Bevallingen steeds vaker ingeleid
UTRECHT. Bevallingen worden in Nederland steeds vaker ingeleid, constateert de Wereldgezondheidsorganisatie (WHO). In 2008 werd 15,5 procent van de bevallingen kunstmatig opgewekt, inmiddels is dit 21,8 procent.

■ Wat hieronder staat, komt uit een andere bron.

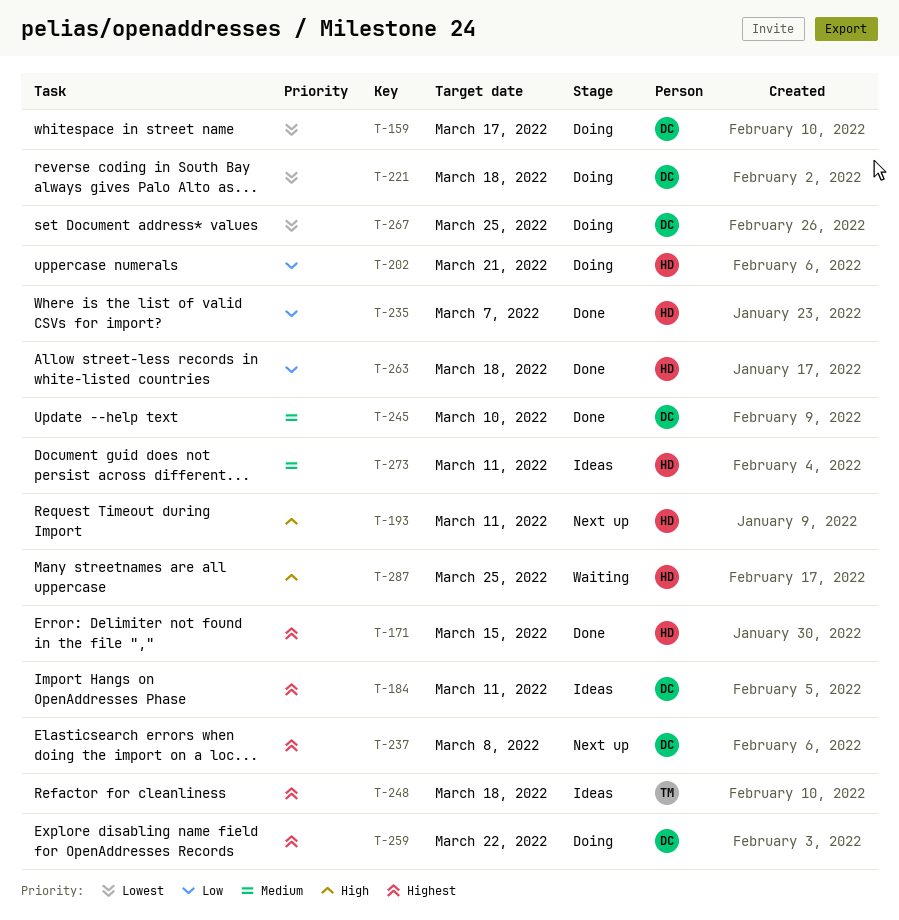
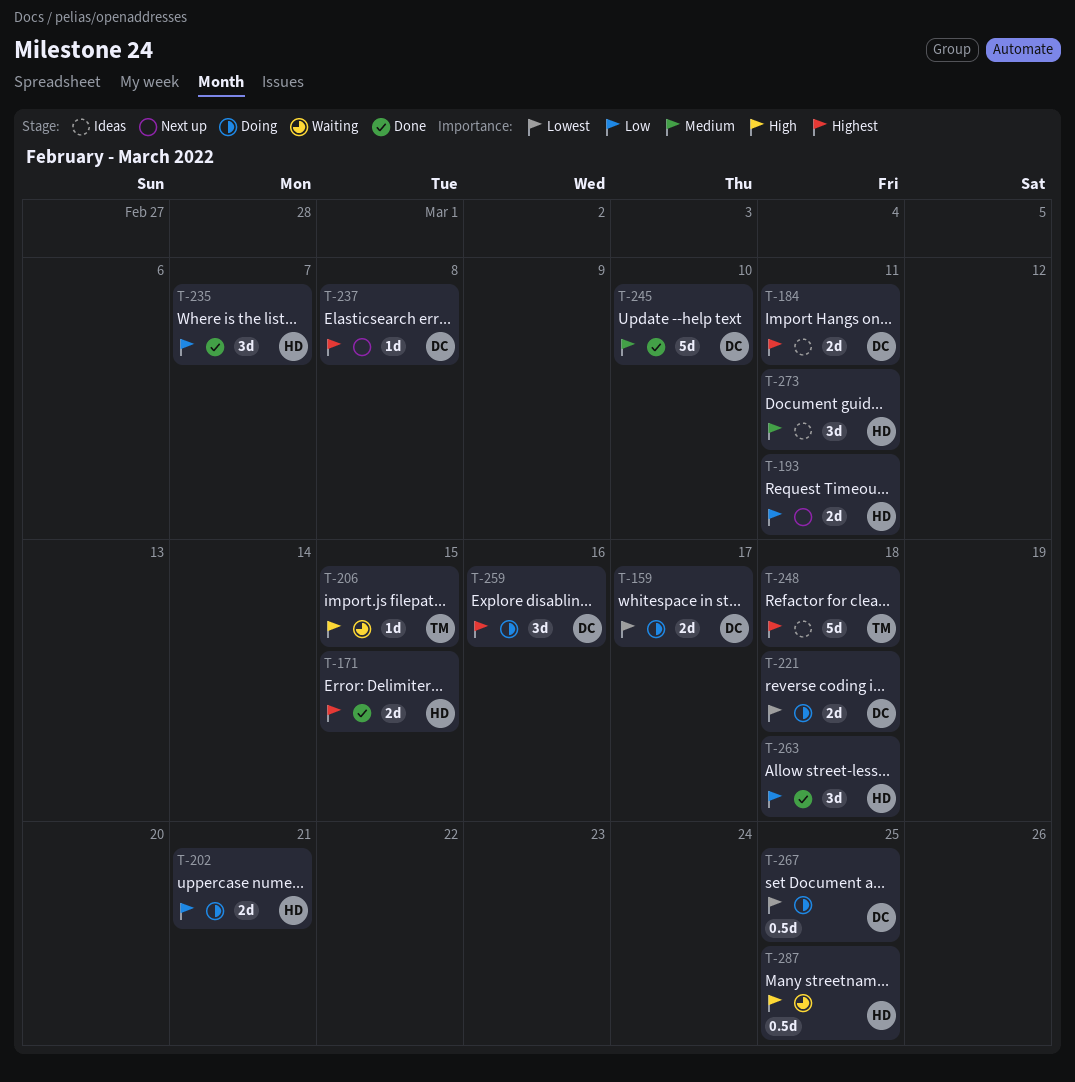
T-193, priority: High -> Low
T-206: none -> present
T-259, due: Mar 22 -> Mar 16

De organisatie maakt zich zorgen over deze ontwikkeling, zo melden diverse media maandag. Volgens de WHO is dat opwekken in slechts een op de twintig gevallen nodig, terwijl in Nederland inmiddels een op de vijf bevallingen wordt ingeleid. Vrouwen vragen vaker zelf of de bevalling kan worden opgewekt. Ook zouden gynaecologen er sneller toe overgaan vanwege aansprakelijkheidsrisico’s.
De groei van het aantal kunstmatig opgewekte bevallingen is opvallend, aldus de Belgische gynaecologe Marleen Temmerman, die aan de WHO is verbonden. In het Algemeen Dagblad van maandag stelt zij dat Nederland juist altijd zeer terughoudend is geweest in dit opzicht.
Prof. dr. Guid Oei, voorzitter van de gynaecologenvereniging NVOG en verbonden aan het Máxima Medisch Centrum in Eindhoven, stelt in een telefonische reactie vanuit Sjanghai dat er geen reden is tot zorg. „Bevallingen worden in Nederland in principe alleen ingeleid als er medische redenen voor zijn en om complicaties te voorkomen.”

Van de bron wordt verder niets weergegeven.